This is where voltage monitoring comes in, which is why design architects include multiple voltage regulators on an SoC. That provides another dimension of challenge for the design, even on the power signoff side because when the power is controlled by the voltage regulator, a concurrent analysis must be done of the power grids along with the voltage regulator.
The power grids by themselves are very large, but they’re also linear, because it’s just R and C to be extracted. There is no active device on it. However, the voltage regulator is a very sensitive analog circuit, which requires SPICE-level simulation to analyze it. When you do the analysis on the power supply system, all of a sudden it becomes a concurrent analysis issue. It isn’t just a single metal grid because it has a sensitive analog circuit on it, as well.

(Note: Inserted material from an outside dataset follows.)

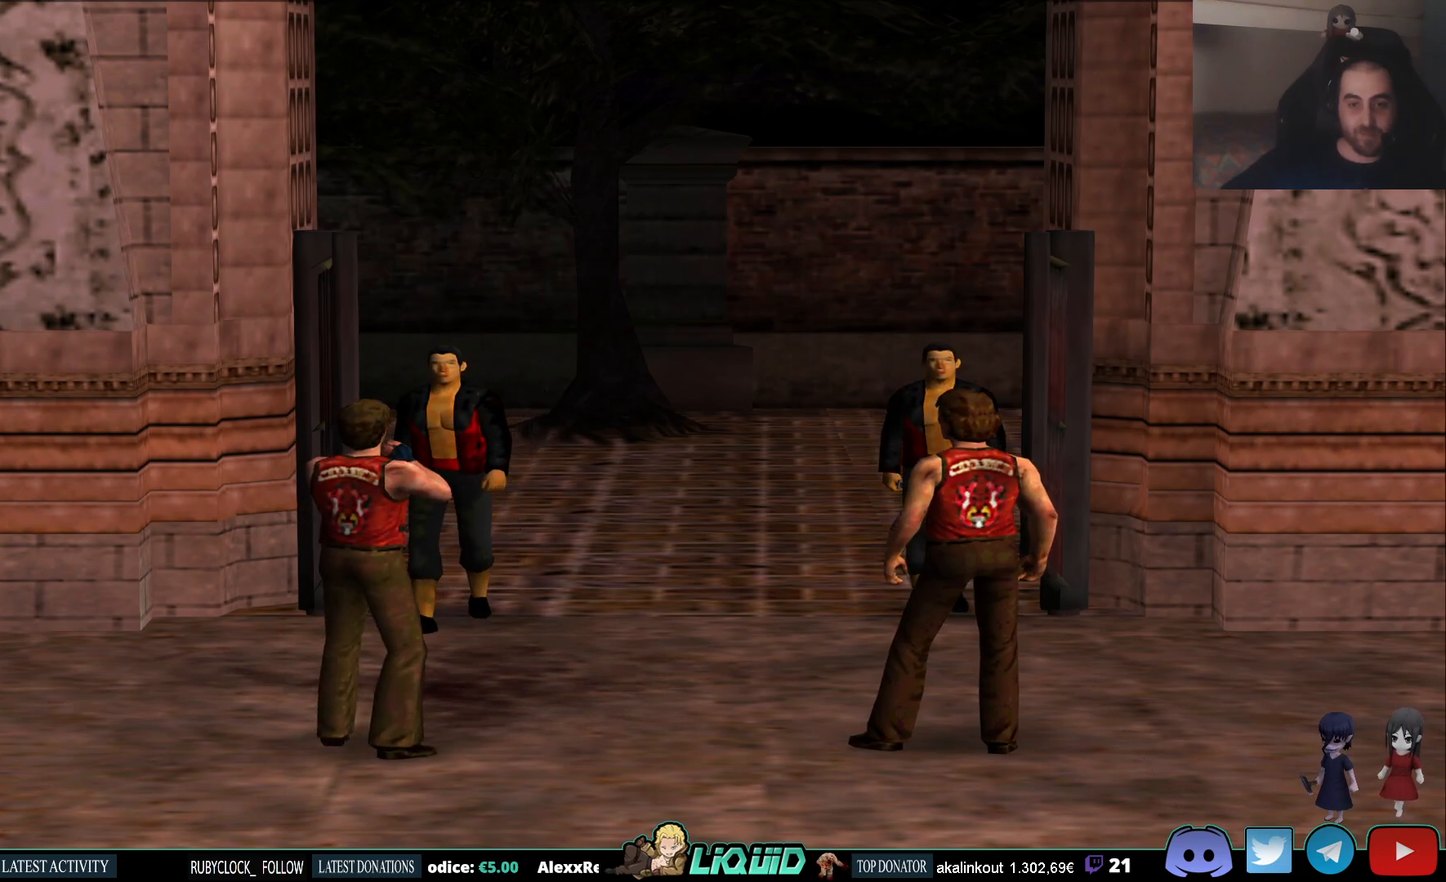
{"dt_ms": 500, "buttons": [], "left_stick": "up-right", "right_stick": "center", "events": [[167, "SQUARE", "down"], [317, "SQUARE", "up"]]}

“When you do this, you want to analyze it with SPICE-level simulation on the voltage regular, and you also need to run a very large scale digital type of matrix solving R&C analysis of the grids. That’s the challenge design teams need to consider,” Zhao said.
Voltages can be monitored by an ADC, as well. “For circuits without an ADC, it is common to monitor the output of a reference voltage output using the output of a second reference,” said Mentor’s Sunter. “If the first reference is derived from an NPN bipolar transistor’s bandgap voltage, the second reference would be derived from a PNP transistor to reduce the likelihood of a failure common to both bandgap circuits. A basic comparator is commonly used to compare voltages, and its two inputs can be periodically reversed by a clock signal to check that the comparator’s digital output switches synchronously with the clock, to facilitate built-in test of the comparator.”
Alternatively, Moortec’s Crosher said that the best way to deal with these complex issues is through finer-grain and more responsive in-chip supply and voltage monitoring. “The designer is able to develop higher performance optimization schemes, whilst ensuring devices and hence product, remains operational within its application.”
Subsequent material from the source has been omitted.